Listed records –
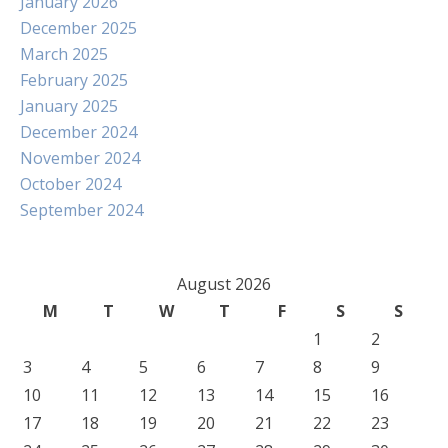
January 2026
December 2025
March 2025
February 2025
January 2025
December 2024
November 2024
October 2024
September 2024
August 2026
M
T
W
T
F
S
S
1
2
3
4
5
6
7
8
9
10
11
12
13
14
15
16
17
18
19
20
21
22
23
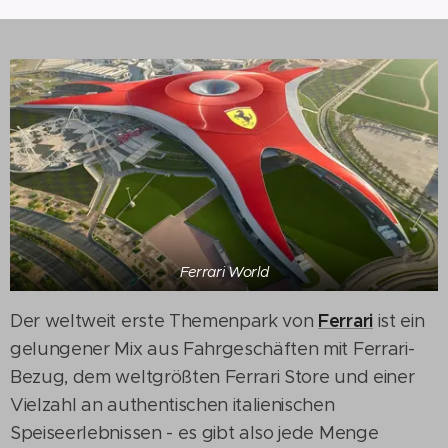
Ferrari World
Ferrari
Der weltweit erste Themenpark von
ist ein
gelungener Mix aus Fahrgeschäften mit Ferrari-
Bezug, dem weltgrößten Ferrari Store und einer
Vielzahl an authentischen italienischen
Speiseerlebnissen - es gibt also jede Menge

Task item – Can you output every line of text in the records above as a Markdown table with two columns, Row (the row number) and Line (the line itself), leaving out blank lines and the pictures?

Answer to the problem –
| Row | Line |
|---|---|
| 1 | January 2026 |
| 2 | December 2025 |
| 3 | March 2025 |
| 4 | February 2025 |
| 5 | January 2025 |
| 6 | December 2024 |
| 7 | November 2024 |
| 8 | October 2024 |
| 9 | September 2024 |
| 10 | August 2026 |
| 11 | M |
| 12 | T |
| 13 | W |
| 14 | T |
| 15 | F |
| 16 | S |
| 17 | S |
| 18 | 1 |
| 19 | 2 |
| 20 | 3 |
| 21 | 4 |
| 22 | 5 |
| 23 | 6 |
| 24 | 7 |
| 25 | 8 |
| 26 | 9 |
| 27 | 10 |
| 28 | 11 |
| 29 | 12 |
| 30 | 13 |
| 31 | 14 |
| 32 | 15 |
| 33 | 16 |
| 34 | 17 |
| 35 | 18 |
| 36 | 19 |
| 37 | 20 |
| 38 | 21 |
| 39 | 22 |
| 40 | 23 |
| 41 | Ferrari World |
| 42 | Ferrari |
| 43 | Der weltweit erste Themenpark von |
| 44 | ist ein |
| 45 | gelungener Mix aus Fahrgeschäften mit Ferrari- |
| 46 | Bezug, dem weltgrößten Ferrari Store und einer |
| 47 | Vielzahl an authentischen italienischen |
| 48 | Speiseerlebnissen - es gibt also jede Menge |